Working with a post-divorce budget seems like a clumsy, uncomfortable idea — especially when you may have never done one before. But it’s incredibly easy to get started — and here’s how.
In today’s episode of Your Money Minute with Tracy Stewart, CPA, I want to share some helpful advice for getting started with your post-divorce budget. A budget seems so scary because it makes us get very, very honest about the money we spend. But working with a budget can be incredibly freeing, and you’ll find you have greater confidence about your finances and that you are able to stow away more money into savings.
So, I’ve already talked about how to capture your expenses for a month to get a good baseline for your budget. I want you to think about necessary and optional expenses you might need to account for when building your budget. A necessary expense would be your rent or mortgage, utilities and food. These expenses could fluctuate in cost, but they’re not going to go away entirely. On the other side of things, you will have optional expenses that can easily be reduced to help offset the outflow in your budget. Do you have to go to the theater every other weekend? Probably not.
Your inflow is going to be what money you bring in each month. This may come in the form of support from your divorce, a salary from work or any other situation where you’re getting money.

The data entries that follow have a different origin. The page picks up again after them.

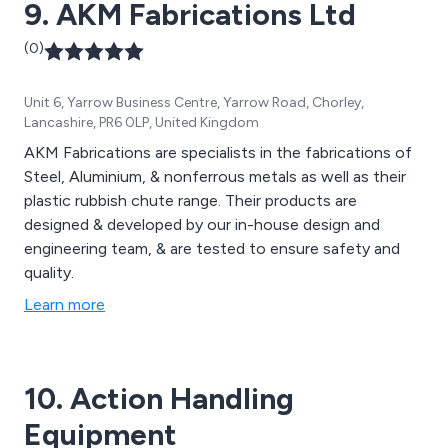
9. AKM Fabrications Ltd
(0)
Unit 6, Yarrow Business Centre, Yarrow Road, Chorley,
Lancashire, PR6 0LP, United Kingdom
AKM Fabrications are specialists in the fabrications of
Steel, Aluminium, & nonferrous metals as well as their
plastic rubbish chute range. Their products are
designed & developed by our in-house design and
engineering team, & are tested to ensure safety and
quality.
Learn more
10. Action Handling
Equipment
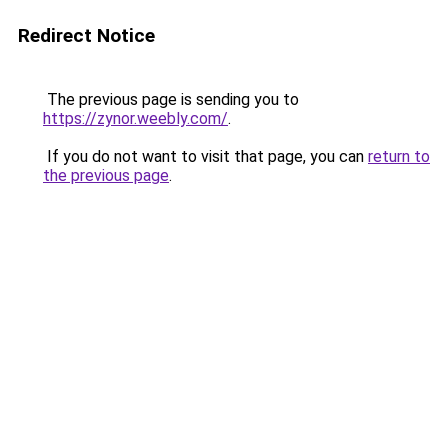
Redirect Notice
The previous page is sending you to
https://zynor.weebly.com/
.
If you do not want to visit that page, you can
return to
the previous page
.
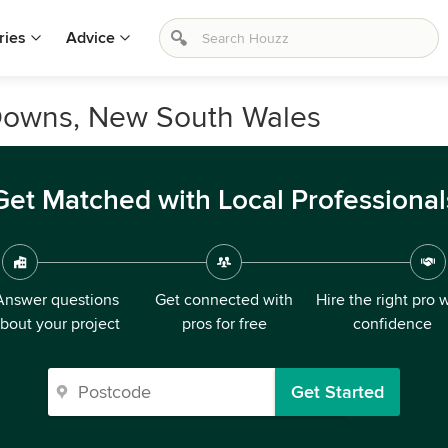
ries
Advice
 Downs, New South Wales
Get Matched with Local Professional
Answer questions
Get connected with
Hire the right pro 
bout your project
pros for free
confidence
Get Started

Remember that your budget should reflect what you actually “take home”, not your pre-taxed amount.
The goal here is to make sure your inflow is greater than your outflow. It’s going to feel like a balancing act at first, but once you wrangle the numbers, you should get to a point where you have a little extra money at the end of your month that you can put into savings.
Financial independence is unbelievably liberating. Mastering your finances will give you total control and complete peace about your future — and that’s the kind of security and stability that will carry you through the rest of your life.